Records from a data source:
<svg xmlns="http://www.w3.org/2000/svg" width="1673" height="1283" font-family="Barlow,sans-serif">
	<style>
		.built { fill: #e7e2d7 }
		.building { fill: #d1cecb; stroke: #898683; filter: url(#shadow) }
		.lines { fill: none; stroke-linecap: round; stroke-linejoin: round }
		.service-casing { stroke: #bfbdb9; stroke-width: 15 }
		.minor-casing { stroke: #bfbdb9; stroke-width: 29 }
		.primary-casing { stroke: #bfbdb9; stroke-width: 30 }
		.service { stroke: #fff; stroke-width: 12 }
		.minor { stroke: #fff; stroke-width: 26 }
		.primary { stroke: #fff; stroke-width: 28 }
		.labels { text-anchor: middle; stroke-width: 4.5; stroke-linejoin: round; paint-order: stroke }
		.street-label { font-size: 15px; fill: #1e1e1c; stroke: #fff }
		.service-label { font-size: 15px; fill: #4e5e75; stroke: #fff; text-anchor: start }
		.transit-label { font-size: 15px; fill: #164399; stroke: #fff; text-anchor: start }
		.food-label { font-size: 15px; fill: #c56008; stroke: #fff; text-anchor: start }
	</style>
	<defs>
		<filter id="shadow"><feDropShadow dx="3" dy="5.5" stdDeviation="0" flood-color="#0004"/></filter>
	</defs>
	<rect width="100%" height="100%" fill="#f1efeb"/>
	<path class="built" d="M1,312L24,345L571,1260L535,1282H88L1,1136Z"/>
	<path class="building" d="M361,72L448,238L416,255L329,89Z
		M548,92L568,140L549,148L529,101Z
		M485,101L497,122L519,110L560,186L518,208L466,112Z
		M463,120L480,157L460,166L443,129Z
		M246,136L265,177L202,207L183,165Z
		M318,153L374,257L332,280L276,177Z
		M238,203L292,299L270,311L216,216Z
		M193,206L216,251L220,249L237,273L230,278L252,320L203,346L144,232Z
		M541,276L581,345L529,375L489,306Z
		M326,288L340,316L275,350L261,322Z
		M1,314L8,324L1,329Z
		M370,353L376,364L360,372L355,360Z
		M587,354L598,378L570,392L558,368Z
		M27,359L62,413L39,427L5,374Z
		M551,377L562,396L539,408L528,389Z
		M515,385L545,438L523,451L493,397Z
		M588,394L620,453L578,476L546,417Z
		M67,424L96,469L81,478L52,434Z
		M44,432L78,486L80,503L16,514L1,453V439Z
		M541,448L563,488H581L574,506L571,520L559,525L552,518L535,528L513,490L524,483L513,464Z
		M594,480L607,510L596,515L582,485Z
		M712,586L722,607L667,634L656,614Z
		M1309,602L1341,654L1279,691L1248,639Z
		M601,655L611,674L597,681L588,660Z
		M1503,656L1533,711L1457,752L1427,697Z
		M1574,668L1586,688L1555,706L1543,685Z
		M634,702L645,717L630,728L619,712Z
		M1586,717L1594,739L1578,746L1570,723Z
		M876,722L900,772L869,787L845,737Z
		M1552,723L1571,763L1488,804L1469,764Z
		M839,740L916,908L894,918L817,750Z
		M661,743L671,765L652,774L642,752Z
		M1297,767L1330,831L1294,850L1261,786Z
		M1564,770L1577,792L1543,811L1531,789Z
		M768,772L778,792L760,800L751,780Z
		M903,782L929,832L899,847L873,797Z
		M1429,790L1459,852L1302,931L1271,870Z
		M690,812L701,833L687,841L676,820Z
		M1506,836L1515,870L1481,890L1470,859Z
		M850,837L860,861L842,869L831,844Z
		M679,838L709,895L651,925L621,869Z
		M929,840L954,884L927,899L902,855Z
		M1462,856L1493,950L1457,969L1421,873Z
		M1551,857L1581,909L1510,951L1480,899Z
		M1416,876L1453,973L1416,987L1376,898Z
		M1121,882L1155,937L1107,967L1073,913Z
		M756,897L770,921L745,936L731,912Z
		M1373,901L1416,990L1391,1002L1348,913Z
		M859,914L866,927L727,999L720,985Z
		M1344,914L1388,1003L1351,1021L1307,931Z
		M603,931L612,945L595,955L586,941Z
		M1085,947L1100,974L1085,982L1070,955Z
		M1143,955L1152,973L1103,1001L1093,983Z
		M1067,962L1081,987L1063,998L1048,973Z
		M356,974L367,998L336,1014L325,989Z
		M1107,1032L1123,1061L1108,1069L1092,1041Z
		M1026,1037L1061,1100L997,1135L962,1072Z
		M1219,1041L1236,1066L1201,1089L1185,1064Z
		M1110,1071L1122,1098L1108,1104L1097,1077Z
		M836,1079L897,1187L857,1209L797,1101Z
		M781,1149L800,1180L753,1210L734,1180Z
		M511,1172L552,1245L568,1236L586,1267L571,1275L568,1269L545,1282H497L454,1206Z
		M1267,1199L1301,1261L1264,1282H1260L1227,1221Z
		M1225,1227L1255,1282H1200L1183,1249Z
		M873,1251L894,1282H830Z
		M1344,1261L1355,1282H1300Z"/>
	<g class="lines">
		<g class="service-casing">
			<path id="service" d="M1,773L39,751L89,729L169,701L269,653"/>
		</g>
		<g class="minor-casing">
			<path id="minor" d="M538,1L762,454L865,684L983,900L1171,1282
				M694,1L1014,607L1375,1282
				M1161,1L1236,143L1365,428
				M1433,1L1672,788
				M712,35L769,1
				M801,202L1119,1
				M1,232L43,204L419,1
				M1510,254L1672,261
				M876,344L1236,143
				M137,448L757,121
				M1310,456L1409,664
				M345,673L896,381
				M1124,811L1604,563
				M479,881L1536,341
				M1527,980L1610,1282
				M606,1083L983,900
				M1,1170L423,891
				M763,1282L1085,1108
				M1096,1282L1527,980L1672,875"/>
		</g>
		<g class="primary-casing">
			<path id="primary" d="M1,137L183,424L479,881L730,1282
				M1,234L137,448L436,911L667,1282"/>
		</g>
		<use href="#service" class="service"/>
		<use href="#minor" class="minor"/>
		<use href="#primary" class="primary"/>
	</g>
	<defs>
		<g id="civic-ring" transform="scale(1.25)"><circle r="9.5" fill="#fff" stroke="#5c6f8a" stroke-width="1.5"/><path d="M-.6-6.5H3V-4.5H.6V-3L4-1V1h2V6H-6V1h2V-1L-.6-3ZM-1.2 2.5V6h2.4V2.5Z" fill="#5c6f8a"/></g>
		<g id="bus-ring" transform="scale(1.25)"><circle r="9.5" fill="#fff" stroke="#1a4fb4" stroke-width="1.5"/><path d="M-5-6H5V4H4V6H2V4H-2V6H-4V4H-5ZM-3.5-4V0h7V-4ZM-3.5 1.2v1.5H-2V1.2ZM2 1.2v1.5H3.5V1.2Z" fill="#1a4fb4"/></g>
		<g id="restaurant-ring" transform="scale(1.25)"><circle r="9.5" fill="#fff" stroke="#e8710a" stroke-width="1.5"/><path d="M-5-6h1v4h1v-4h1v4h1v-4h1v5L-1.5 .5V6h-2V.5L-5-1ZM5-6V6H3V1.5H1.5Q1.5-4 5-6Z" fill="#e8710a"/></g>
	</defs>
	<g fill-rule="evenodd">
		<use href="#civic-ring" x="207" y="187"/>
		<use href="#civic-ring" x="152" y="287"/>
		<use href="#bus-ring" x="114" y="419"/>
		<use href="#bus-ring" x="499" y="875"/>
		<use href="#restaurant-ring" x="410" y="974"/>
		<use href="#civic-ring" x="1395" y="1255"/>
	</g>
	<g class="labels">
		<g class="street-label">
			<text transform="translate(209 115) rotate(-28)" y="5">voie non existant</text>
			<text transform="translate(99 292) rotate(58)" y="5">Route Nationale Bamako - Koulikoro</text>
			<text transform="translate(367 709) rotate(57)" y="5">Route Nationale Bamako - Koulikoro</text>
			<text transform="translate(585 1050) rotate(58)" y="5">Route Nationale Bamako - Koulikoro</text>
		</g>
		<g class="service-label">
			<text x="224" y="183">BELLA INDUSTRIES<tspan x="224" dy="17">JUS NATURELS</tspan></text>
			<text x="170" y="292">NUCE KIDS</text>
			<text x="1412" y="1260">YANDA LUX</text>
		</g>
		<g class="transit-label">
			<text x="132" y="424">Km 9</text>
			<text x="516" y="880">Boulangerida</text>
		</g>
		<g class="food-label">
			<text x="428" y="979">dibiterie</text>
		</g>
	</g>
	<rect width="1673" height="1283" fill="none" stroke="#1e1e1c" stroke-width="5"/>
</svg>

Problem:
Go through the entries and report every line with the string "lines".

Answer for the task:
		.lines { fill: none; stroke-linecap: round; stroke-linejoin: round }
	<g class="lines">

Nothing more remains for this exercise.